▶ _TEXT SHOWN_:
□ □ □ □

Cyclo Chain Wear Indicator

The packaging is robust and simple, my only negative would be, does it actually need to be made out of plastic as maybe cardboard would be better from a re-cycling point of view. This is obviously a relatively minor thing as on the flip side, the design is pleasing to handle and gives an impression of the product being sturdy and functional

I have used this product before on numerous occasions, as it happens it was one of the first things I bought after completing my City and Guilds in bike maintenance.

I think to anyone with a little bit of mechanical aptitude this tool is intuitive to use. If you’ve gone out to buy a chain wear indicator in the first place, this suggests you would be looking for some sort of reference point as to how worn the chain is. 100% and 75% are clearly stamped into the metal . In addition, common sense would tell you to place the tool in such a way as the figures are the correct way up to read so it is obvious what extent of wear you are looking at.

I think the instructions are very clear, in fact the diagrams on there own are almost sufficient without the text. You could probably add a couple of symbols to the diagrams which would make it even more obvious i.e in figure 3 (b) maybe a cross together with a dustbin/recycle bin symbol to indicate the chain needs replacing, in figure 3 (a) a tick or a thumbs up symbol to indicate it dosen’t. The only benefit in doing this would be to avoid having to have instructions in different languages if you were exporting abroad, otherwise I think there is more than enough information to use the tool properly

I suppose the thing with chain indicators is that you really have to be quite a keen cyclist to bother with one. Chains don’t wear out that often and unless you are keen on maintaining your own bike then you are more than likely to take it to someone else. Also if you know someone who owns one, it is such a quick check to see if your chain is worn you probably wouldn’t think it necessary to buy one yourself. That said, if it isn’t expensive then it isn’t a big issue to have one in your tool box. I would definitely recommend this product to my friends if they were looking for this type of tool. I happen to own another chain wear indicator (Park Tool CC-2) which is at least three times the price and whilst it does give you a more precise measurement of wear, realistically is that necessary? It is also a little bit more complicated to interpret. So in my view, simplicity is best. A sturdy tool that is easy to use and has clear instructions.

□ □ □ □

▶ _STORED DATA_:
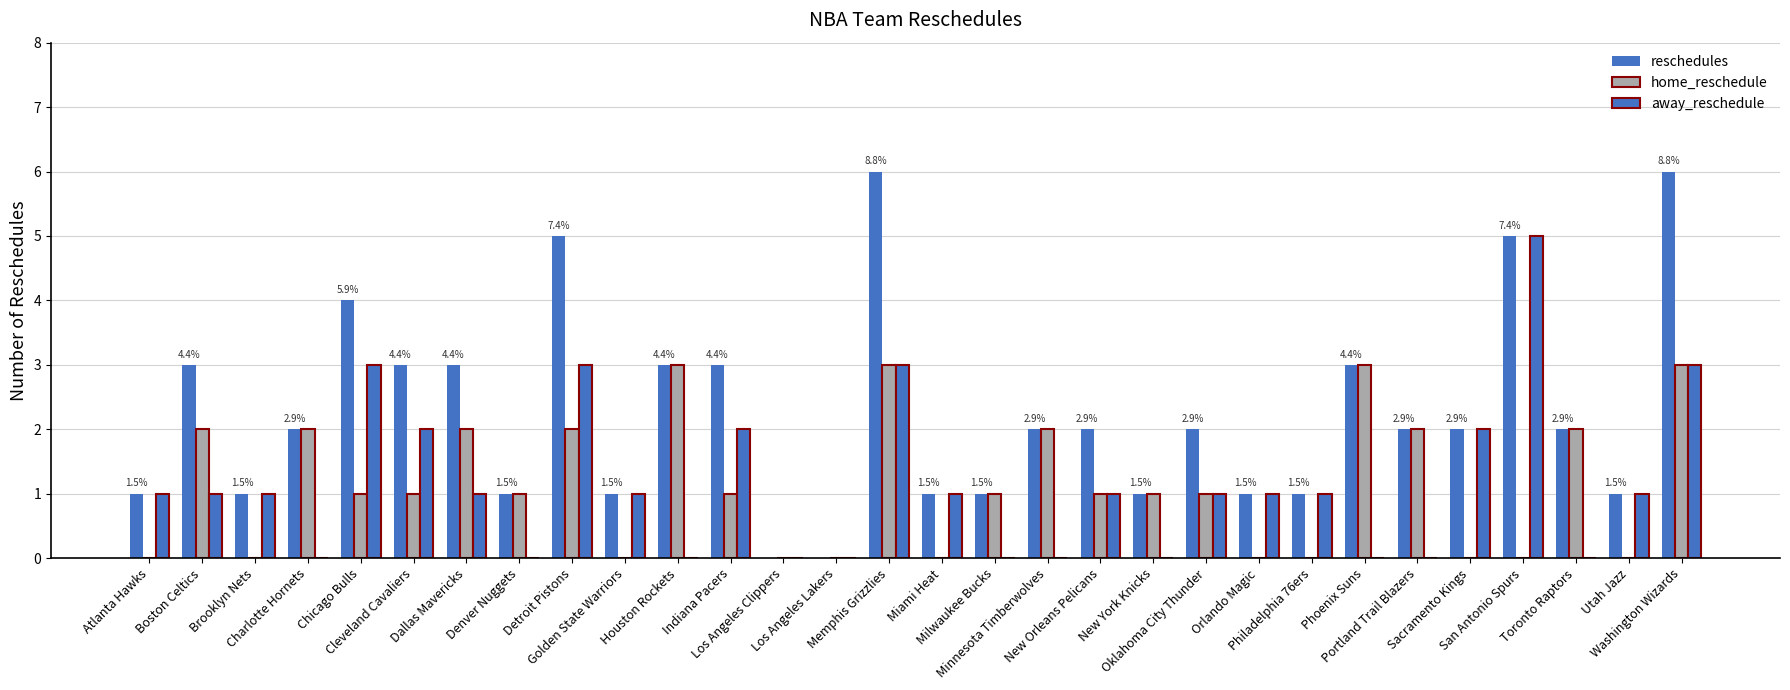

Are the bars horizontal?

No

□ □ □ □

▶ _APPLY WHAT YOU READ_:
A. According to the chain wear indicator review, which two figures are clearly stamped into the metal of the tool?
B. Rewrite the paragraph of the chain wear indicator review that begins "I think the instructions are very clear" as a shorter paragraph, keeping its main points.
C. Write a further paragraph of the chain wear indicator review, picking up after its final sentence.

▶ _RESULTS FOR THE EXERCISE_:
A. 100% and 75%.

B. The instructions are very clear, and the diagrams alone are nearly enough without the text. Symbols could make them even more obvious: in figure 3 (b), a cross with a dustbin/recycle bin symbol to show the chain needs replacing, and in figure 3 (a), a tick or thumbs up to show it doesn't. The only benefit would be avoiding instructions in several languages when exporting; otherwise there is more than enough information to use the tool properly.

C.
As I have mentioned, I already own a cyclo chain wear indicator and since October last year when I started doing some work as a mobile bike mechanic, I have used it on dozens of occasions. When I am discussing what work is needed with a customer on their bike, I have got into the habit of quickly checking chain wear. This can help in giving them an idea of whether we’re talking a quick service with minimal extra costs, or potentially if a new chain is needed, then they are looking at quite a bit more as a new cassette may also be needed depending on what mileage it has done and how many chains the cassette has been used with previously. I think this also gives them a bit of re-assurance that their bike is going to be thoroughly looked at (and makes them think I know what I’m talking about) I have mentioned the park tool cc-2 chain wear indicator which I got as part of a tool set I bought. I suppose you could say that the cyclo chain wear indicator is very simplistic and only gives you an approximate measurement, whereas the CC- 2 is able to measure in smaller increments. I honestly don’t think this is necessary, and for all but the most particular cyclist the information the Cyclo tool gives you is more than sufficient. I suppose my best evidence for this is that the one I have to hand on my bench is the Cyclo chain wear indicator.

In terms of cost, I think that £5.99 is a fairly reasonable price, however there are cheaper ones out there on the market. For this type of chain wear indicator, prices seem to range between £3.50 (Bizman chain wear indicator at Evans cycles) to £6.99 (Park Tool CC 3.2 at Probikekit) In fact the Cyclo one is sold at Chain Reaction Cycles at £4.99. Given that it’s a piece of metal with no moving parts that seems to be quite a wide price range. I haven’t handled the Bizman chain wear indicator, so I don’t know what the quality/thickness of metal is, however £4.99 would probably be my favoured price point to be competitive.




Good instructions




Maybe a Pound too much!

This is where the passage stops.